Material provided:

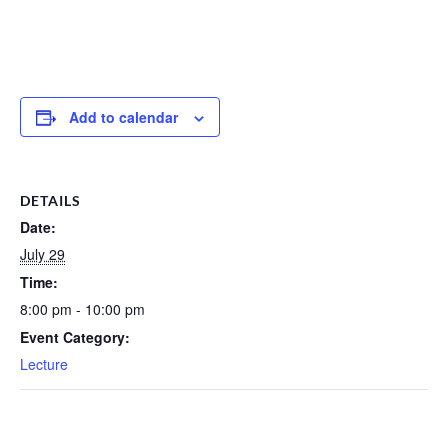
Add to calendar
DETAILS
Date:
July 29
Time:
8:00 pm - 10:00 pm
Event Category:
Lecture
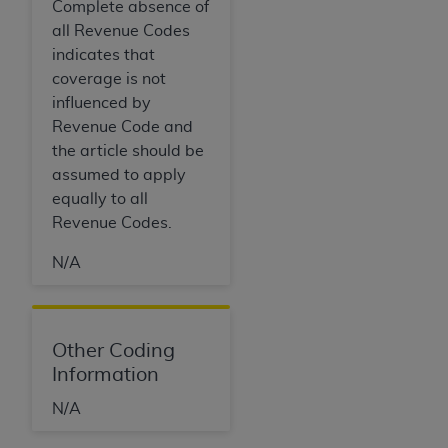
Complete absence of
all Revenue Codes
indicates that
coverage is not
influenced by
Revenue Code and
the article should be
assumed to apply
equally to all
Revenue Codes.
N/A
Other Coding
Information
N/A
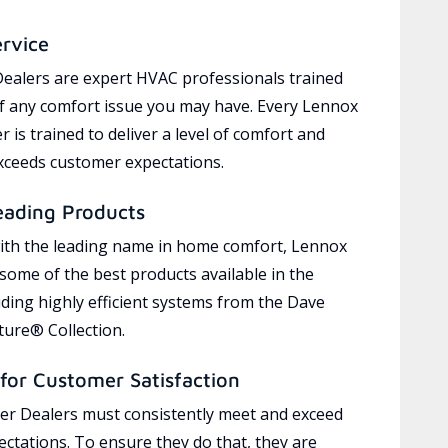
ervice
ealers are expert HVAC professionals trained
of any comfort issue you may have. Every Lennox
 is trained to deliver a level of comfort and
exceeds customer expectations.
eading Products
ith the leading name in home comfort, Lennox
 some of the best products available in the
uding highly efficient systems from the Dave
ure® Collection.
for Customer Satisfaction
r Dealers must consistently meet and exceed
ctations. To ensure they do that, they are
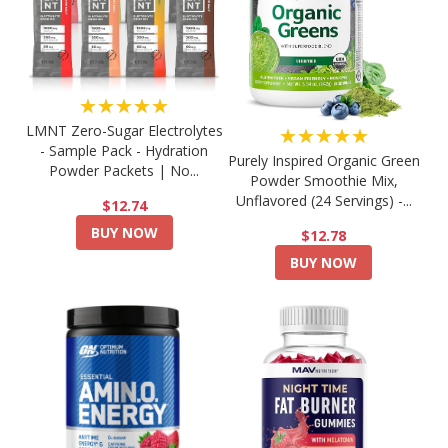
★★★★★
LMNT Zero-Sugar Electrolytes
★★★★★
- Sample Pack - Hydration
Purely Inspired Organic Green
Powder Packets | No...
Powder Smoothie Mix,
Unflavored (24 Servings) -...
$12.74
BUY NOW
$12.78
BUY NOW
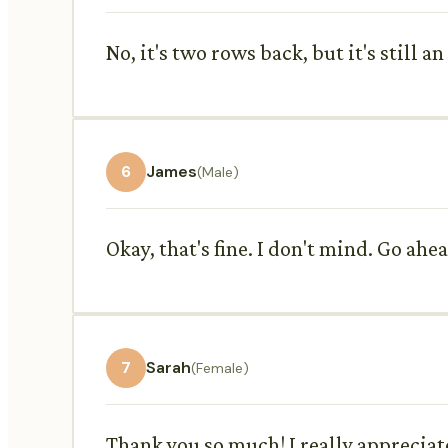
No, it's two rows back, but it's still a
6
James
(Male)
Okay, that's fine. I don't mind. Go ahea
7
Sarah
(Female)
Thank you so much! I really appreciate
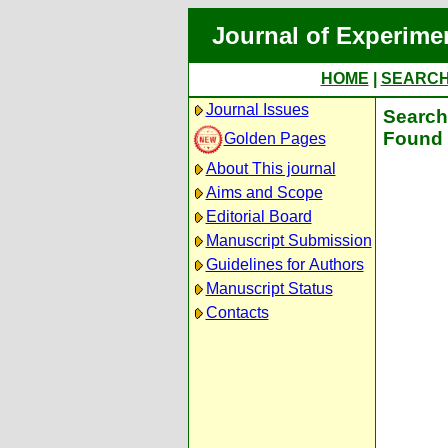
Journal of Experime
HOME
|
SEARC
Journal Issues
Search 
Found 
Golden Pages
About This journal
Aims and Scope
Editorial Board
Manuscript Submission
Guidelines for Authors
Manuscript Status
Contacts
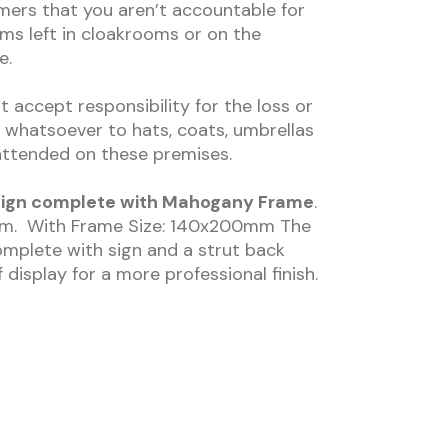
mers that you aren’t accountable for
ms left in cloakrooms or on the
e.
ccept responsibility for the loss or
whatsoever to hats, coats, umbrellas
nattended on these premises.
r Sign complete with Mahogany Frame
.
0mm. With Frame Size: 140x200mm The
mplete with sign and a strut back
 display for a more professional finish.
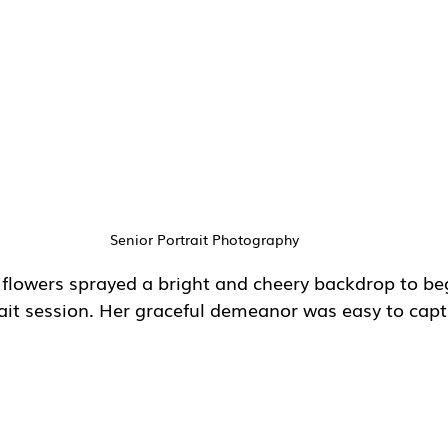
Senior Portrait Photography
 flowers sprayed a bright and cheery backdrop to beg
rait session. Her graceful demeanor was easy to cap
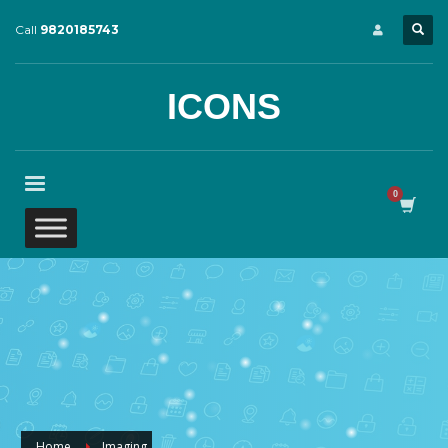
Call
9820185743
ICONS
Home
Imaging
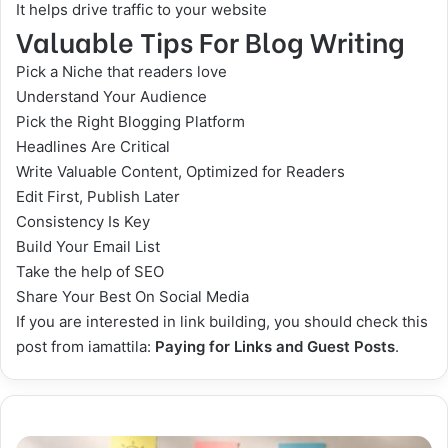
It helps drive traffic to your website
Valuable Tips For Blog Writing
Pick a Niche that readers love
Understand Your Audience
Pick the Right Blogging Platform
Headlines Are Critical
Write Valuable Content, Optimized for Readers
Edit First, Publish Later
Consistency Is Key
Build Your Email List
Take the help of SEO
Share Your Best On
Social Media
If you are interested in link building, you should check this
post from iamattila:
Paying for Links and Guest Posts
.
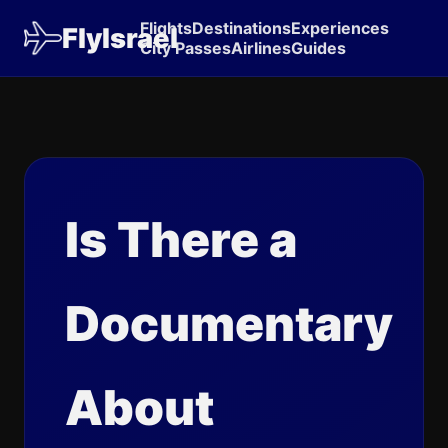
Flights
Destinations
Experiences
FlyIsrael
City Passes
Airlines
Guides
Is There a
Documentary
About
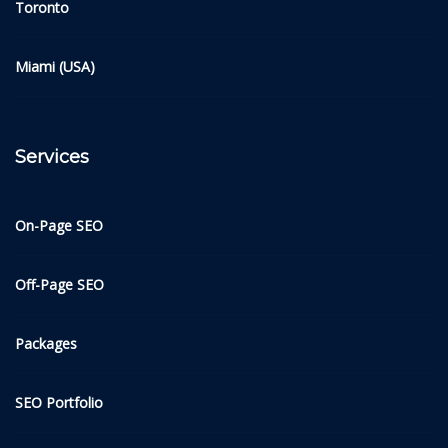
Toronto
Miami (USA)
Services
On-Page SEO
Off-Page SEO
Packages
SEO Portfolio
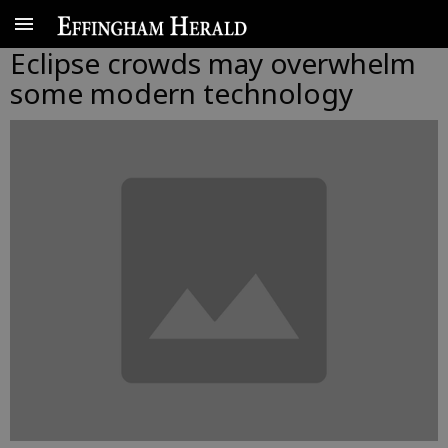
Eclipse crowds may overwhelm
some modern technology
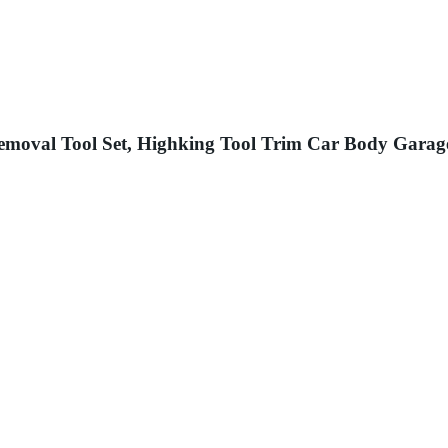
 Removal Tool Set, Highking Tool Trim Car Body Garag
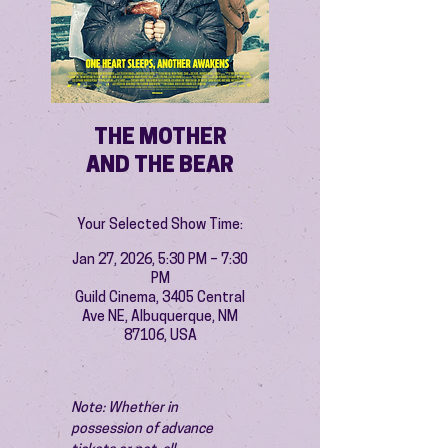
THE MOTHER
AND THE BEAR
Your Selected Show Time:
Jan 27, 2026, 5:30 PM – 7:30
PM
Guild Cinema, 3405 Central
Ave NE, Albuquerque, NM
87106, USA
Note: Whether in 
possession of advance 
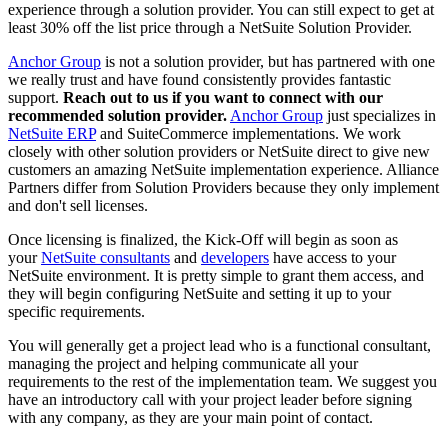
experience through a solution provider. You can still expect to get at
least 30% off the list price through a NetSuite Solution Provider.
Anchor Group
is not a solution provider, but has partnered with one
we really trust and have found consistently provides fantastic
support.
Reach out to us if you want to connect with our
recommended solution provider.
Anchor Group
just specializes in
NetSuite ERP
and SuiteCommerce implementations. We work
closely with other solution providers or NetSuite direct to give new
customers an amazing NetSuite implementation experience. Alliance
Partners differ from Solution Providers because they only implement
and don't sell licenses.
Once licensing is
finalized, the Kick-Off will begin as soon as
your
NetSuite consultants
and
developers
have access to your
NetSuite environment. It is pretty simple to grant them access, and
they will begin configuring NetSuite and setting it up to your
specific requirements.
You will generally get a project lead who is a functional consultant,
managing the project and helping communicate all your
requirements to the rest of the implementation team. We suggest you
have an introductory call with your project leader before signing
with any company, as they are your main point of contact.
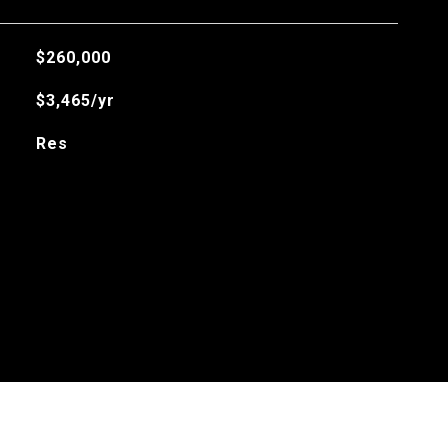
$260,000
$3,465/yr
Res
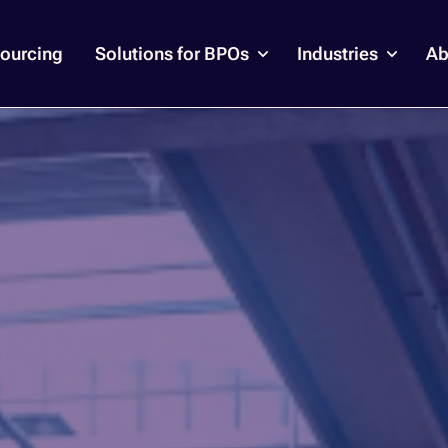
ourcing
Solutions for BPOs
Industries
Ab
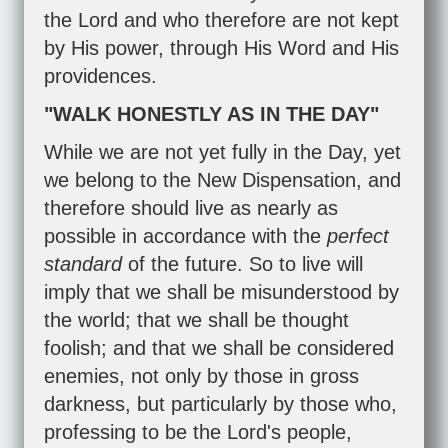
the Lord and who therefore are not kept
by His power, through His Word and His
providences.
"WALK HONESTLY AS IN THE DAY"
While we are not yet fully in the Day, yet
we belong to the New Dispensation, and
therefore should live as nearly as
possible in accordance with the
perfect
standard
of the future. So to live will
imply that we shall be misunderstood by
the world; that we shall be thought
foolish; and that we shall be considered
enemies, not only by those in gross
darkness, but particularly by those who,
professing to be the Lord's people,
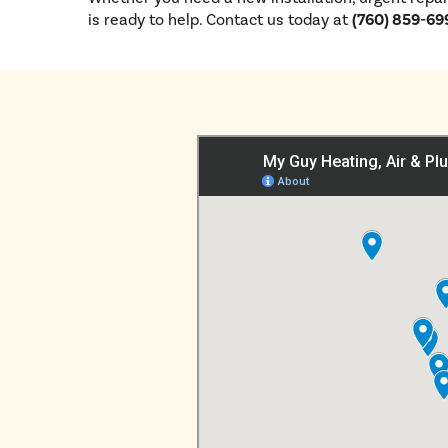
is ready to help. Contact us today at
(760) 859-69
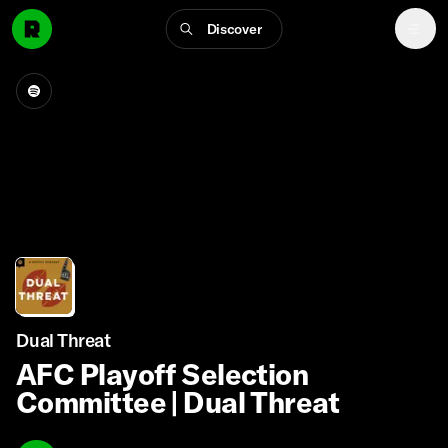
Discover
Dual Threat
AFC Playoff Selection
Committee | Dual Threat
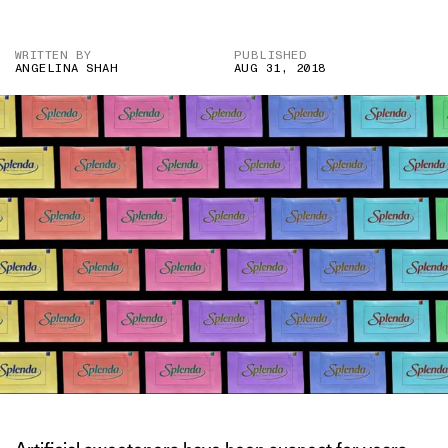
WRITTEN BY
PUBLISHED
ANGELINA SHAH
AUG 31, 2018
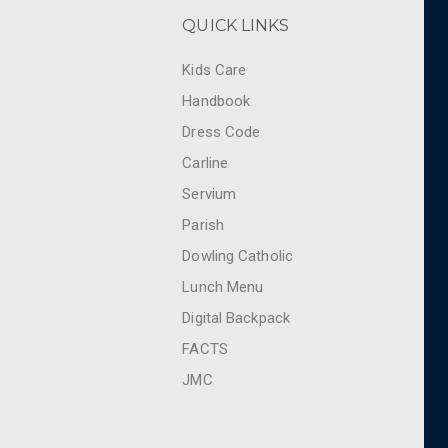
QUICK LINKS
Kids Care
Handbook
Dress Code
Carline
Servium
Parish
Dowling Catholic
Lunch Menu
Digital Backpack
FACTS
JMC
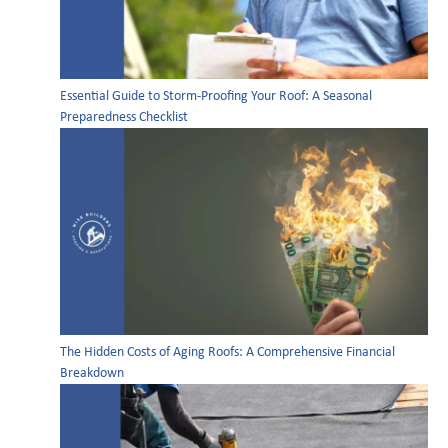
Essential Guide to Storm-Proofing Your Roof: A Seasonal
Preparedness Checklist
The Hidden Costs of Aging Roofs: A Comprehensive Financial
Breakdown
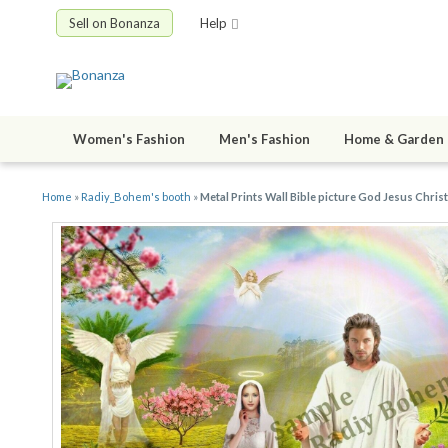
Sell on Bonanza
Help
Women's Fashion
Men's Fashion
Home & Garden
Home
»
Radiy_Bohem's booth
»
Metal Prints Wall Bible picture God Jesus Christ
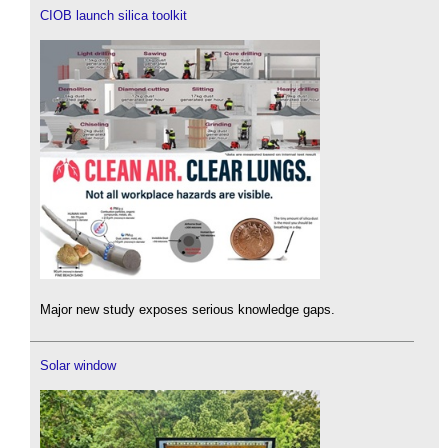
CIOB launch silica toolkit
Major new study exposes serious knowledge gaps.
Solar window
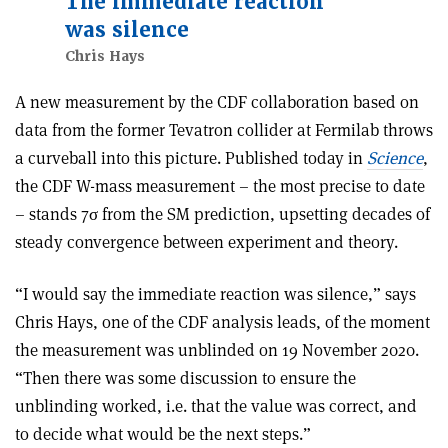
The immediate reaction
was silence
Chris Hays
A new measurement by the CDF collaboration based on
data from the former Tevatron collider at Fermilab throws
a curveball into this picture. Published today in
Science
,
the CDF W-mass measurement – the most precise to date
– stands 7σ from the SM prediction, upsetting decades of
steady convergence between experiment and theory.
“I would say the immediate reaction was silence,” says
Chris Hays, one of the CDF analysis leads, of the moment
the measurement was unblinded on 19 November 2020.
“Then there was some discussion to ensure the
unblinding worked, i.e. that the value was correct, and
to decide what would be the next steps.”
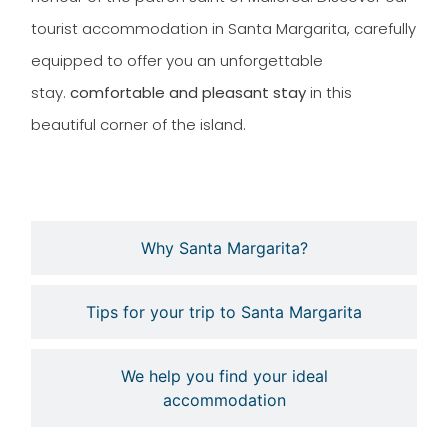
tourist accommodation in Santa Margarita, carefully
equipped to offer you an unforgettable
stay.
comfortable and pleasant stay
in this
beautiful corner of the island.
Why Santa Margarita?
Tips for your trip to Santa Margarita
We help you find your ideal
accommodation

Work to be completed:
Please reproduce the lines from the line with "data from the" to the line with "steady convergence between", both ends included, exactly as they appear above.

Exercise output:
data from the former Tevatron collider at Fermilab throws
a curveball into this picture. Published today in
Science
,
the CDF W-mass measurement – the most precise to date
– stands 7σ from the SM prediction, upsetting decades of
steady convergence between experiment and theory.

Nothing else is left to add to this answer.